I've heard this from alot of dudes in the past, but recently have been experiencing it myself. It's only with pressing movements, military's, bench press, etc. That i get this tight pain between my front and anterior delt. The pain usually starts on the way down. What are some remedies for this, cause I know it's not an injury, but i don't want it to evolve into one. I've been on a 2 month layoff from training and was just warming up with the bar itself lol, and felt a tight little pain, so it's not that i'm lifting heavy. Any suggestions ?
Probably hurts all the time now due to bad form when pressing--and by press I mean 'militaries'.
First fix your form, then focus on recovery through standard methods.
How do you fix your form? Well, I could discuss how poor pressing leads to shoulder impingement, and how we avoid it, but it would basically just be a summary of this article.

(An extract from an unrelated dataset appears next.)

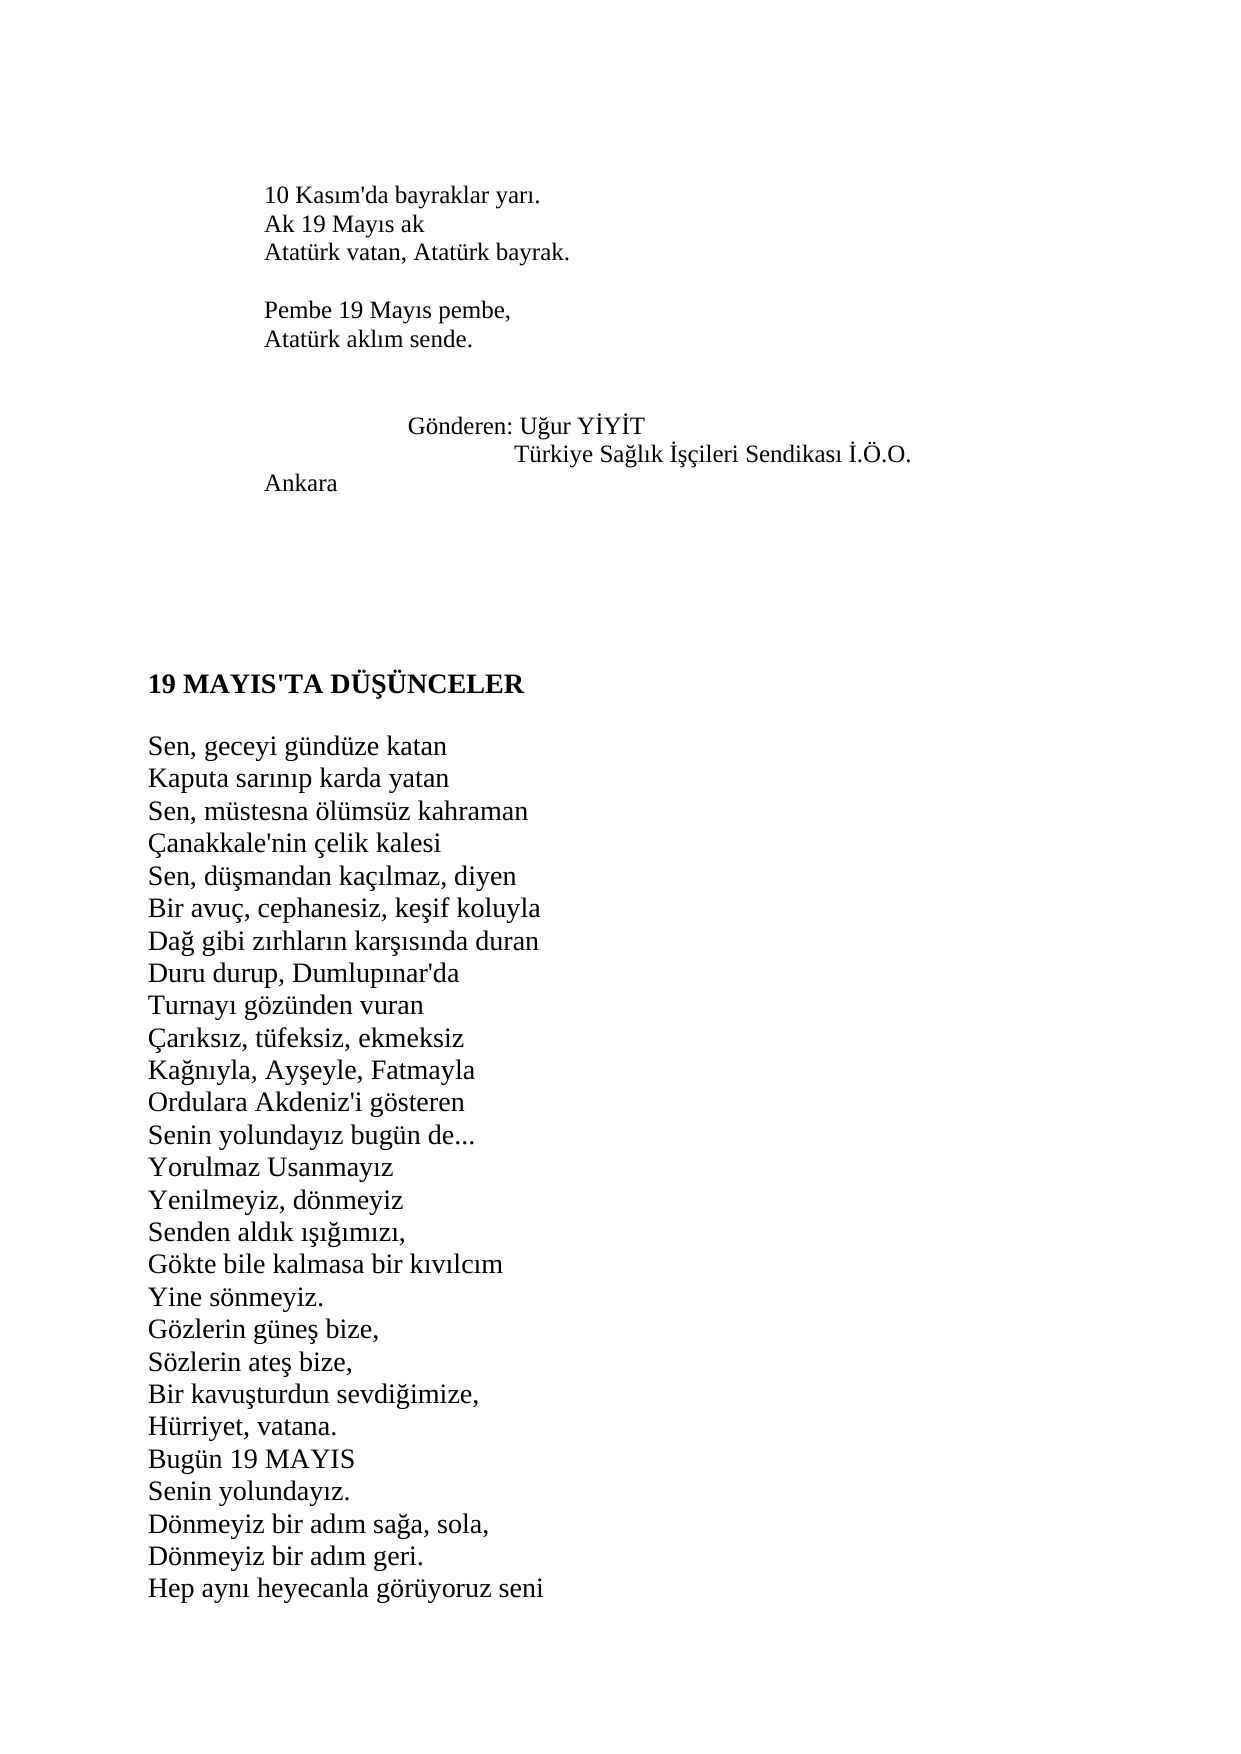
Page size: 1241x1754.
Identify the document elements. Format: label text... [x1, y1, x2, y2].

table_header [146, 148, 1068, 500]
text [148, 729, 1093, 1604]
text 19 MAYIS'TA DÜŞÜNCELER [148, 668, 1093, 700]
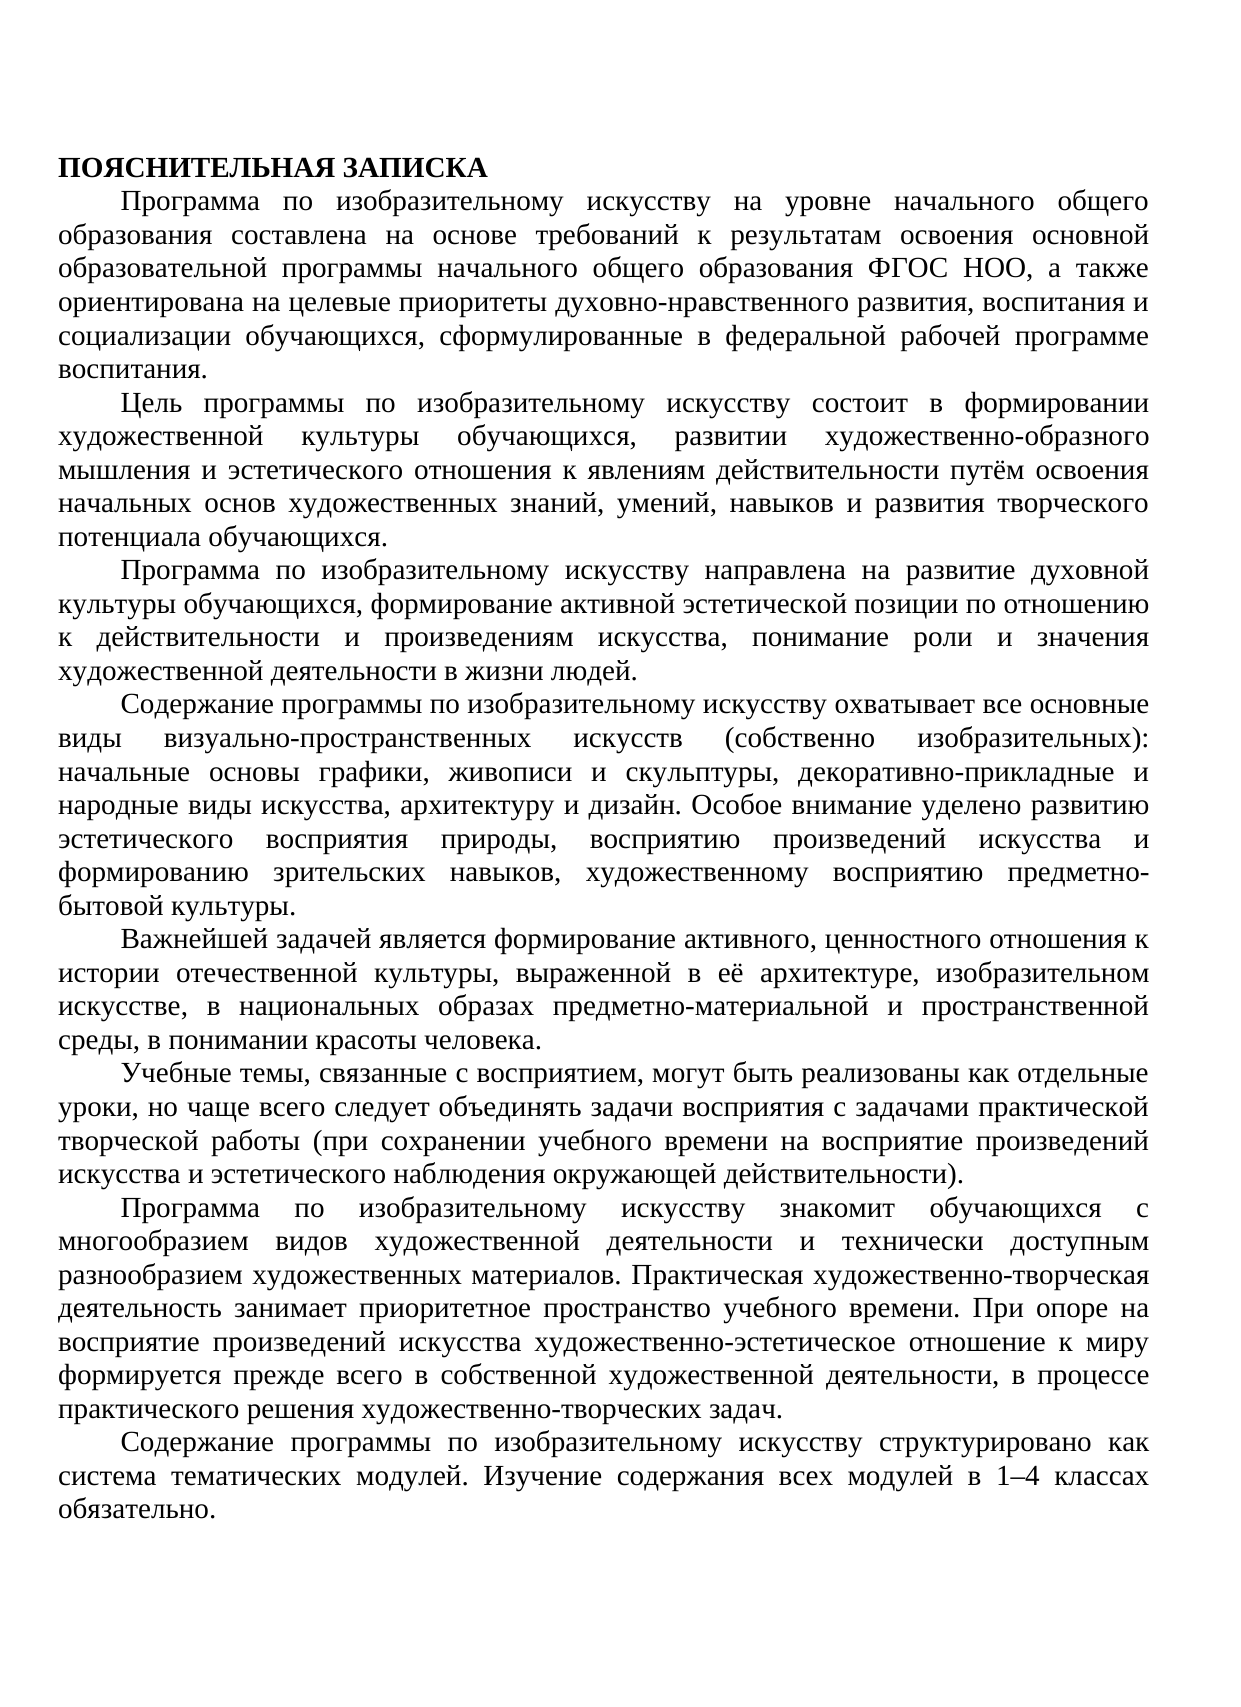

Read it.
Had an impingement myself, didn't start getting better until I started doing RTC exercises and going to therapy, then it healed up decently and as I started benching I realized I really had to keep my elbows tucked and scapula pulled back to keep strain off it, then other shoulder started having problems, different kind but now it is more due to flexibility, and I'm working on that.
Try internal external rotation exercises with cables or dumbells, with elbow at your side and at 90 degrees from your body, then there are ball tosses and lots of other band exercises too.
Form is everything on all exercises. Both of my shoulders are weak from various reasons, but when pressing with poor form, it was worse. After reading up on proper form and checking my ego at the door, I'm progressing fine without any pain.
Give chalk a chance.
49 years old
I had to learn to "avoid" this pain as well. I saw an orthopedic surgeon who helped me figure out that most of it was bicep tendonitis, then I developed weak rotator cuffs. Learning to tuck more, performing external rotations and discontinuing "military pressing" fixed it. (I miss Military Pressing). Shrugs, Arnold presses and front, side, and rear laterals keep the shoulders covered.
95% of my shoulder impingement went away with a cortisone shot. Which was awesome. It was better in two hours. But then I didn't stretch or do the therapy and now its coming back. I'm working on it now. But flexibility, form, and proportionate strength are important in the shoulders.